Georg Braun, Franz Hogenberg
In insgesamt 6 Bänden sind in dieser Ausgabe mehr als 500 Stadtansichten und Pläne, Karten für die gesamte Welt enthalten. Es sind die qualitativ schönsten und umfangreichsten Stiche und Karten dieser Art des 16. Jahrhunderts.Im 16. Jahrhundert waren Reisen selbst für Reiche kaum erschwinglich. Umso wirkungsvoller schlug damals eine Kartensammlung ein: Ansichten von den Städten der Welt, und revolutionär neu, perspektivisch gezeichnet.
Kompendium „Civitates orbis terrarum“
Das Kompendium „Civitates orbis terrarum“, dass der Theologe und Herausgeber Georg Braun und der Kartograf Franz Hogenberg zwischen 1572–1617 in Köln veröffentlichten, war der erste Städteführer der Welt in Buchform – eine Sensation in sechs Bänden.Die Erstausgabe wurde zum Verkaufsschlager. Ab 1587 wurden die Bände auch auf der Frankfurter Buchmesse angeboten.

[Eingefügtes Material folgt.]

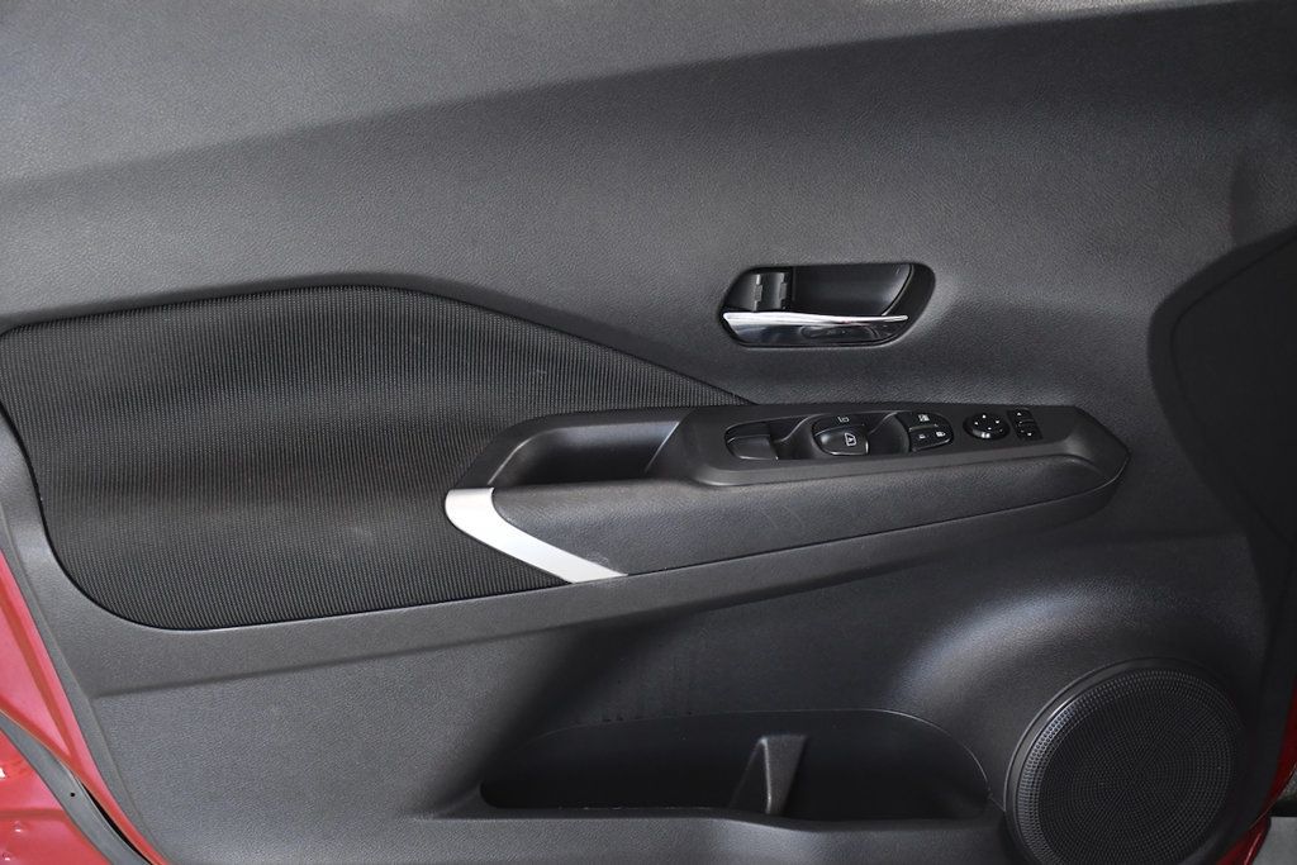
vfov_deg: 28.1
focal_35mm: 48
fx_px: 1729
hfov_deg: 41.1
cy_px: 432
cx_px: 648
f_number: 4
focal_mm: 32
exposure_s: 1/200
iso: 2500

Realistisch und Maßstabgetreu:
Es ist unklar, wie die beiden Künstler das geschafft haben: Die Karten, nach Augenschein gefertigt, sind manchmal präziser als heutige Satellitenaufnahmen. Sie sind realistisch und maßstabgetreu wiedergegeben und in ihrer Genauigkeit schlicht verblüffend. Denn Braun und Hogenberg probierten etwas Neues aus und schufen damit etwas für die damalige Zeit Revolutionäres: Sie führten die Perspektive in die Kartografie ein. Die Ansichten, die sich dadurch den Betrachter bieten, empfanden die Menschen der frühen Neuzeit beinahe als ein Wunder. Für sie war dieser Blick revolutionär, so revolutionär wie für uns noch vor wenigen Jahren die Satelliten-Perspektive auf die Welt.
Kavaliersperspektive
Die Karten sind aus der so genannten Kavaliersperspektive, d.h. von einem erhöhten Standort aus gezeichnet, sei es vom Pferd (Kavalier = Reiter) oder von einem „Kavaliersturm“ in Festungsanlangen. Doch diese Kavaliersperspektive entspricht auch einer geometrischen Formel, die der Mathematiker Bonaventura Francesco Cavalieri (1598-1647) ersonnen hatte: Durch die Verkürzung der Seitenlängen kann mathematisch eine Vogelschau berechnet werden. Und so konnten die Menschen der damaligen Zeit Städte von oben bewundern ohne sie überfliegen zu können.
Auswahlkriterien:
Auswahlkriterium für Braun und Hogenberg war nicht nur die Größe einer Stadt, sondern auch ihre historische, wirtschaftliche oder politische Relevanz. Und so sind Karten von Fulda mit dem Heiligen Bonifatius, die Pfalz Karl des Großen in Fritzlar sowie Marburg, berühmt wegen der Heiligen Elisabeth, aber auch wegen seiner Universität, vorhanden. Sogar Frankenberg ist verzeichnet, damals eine aufstrebende Handelsstadt, deren wohlhabenden Bürger schick mit der neuesten Mode bekleidet sind. Die Stoffe kamen aus dem hessischen Eschwege – auch einer Karte würdig -, weil die Stadt in der Tuchproduktion von weit überregionaler Bedeutung war.
Erzählende Karten:
Die Karten erzählen – anders als die heutigen Satellitenschnappschüsse – Geschichten. Landschaften, Handel, Mode oder Verkehr, aber auch Kriegsszenen führen dem Betrachter das damalige Leben vor Augen.
Mandeln werden im italienischen Terracina geerntet, Thunfische – auch heute noch – an der spanischen Küste in Cádiz gefangen. Und Modebegeisterte konnten sich informieren, was die Damen und Herren in den anderen Weltstädten so trugen, in Köln oder in London – oder im deutlich freizügigeren Venedig. Der Blick zum amerikanischen Kontinent mit Mexiko-Stadt oder zum Vorderen Orient nach Jerusalem brachte ein wenig Exotik in die heimische Alltäglichkeit. Diese Details sind es, die diese Kupferstich-Sammlung so herausragend machen.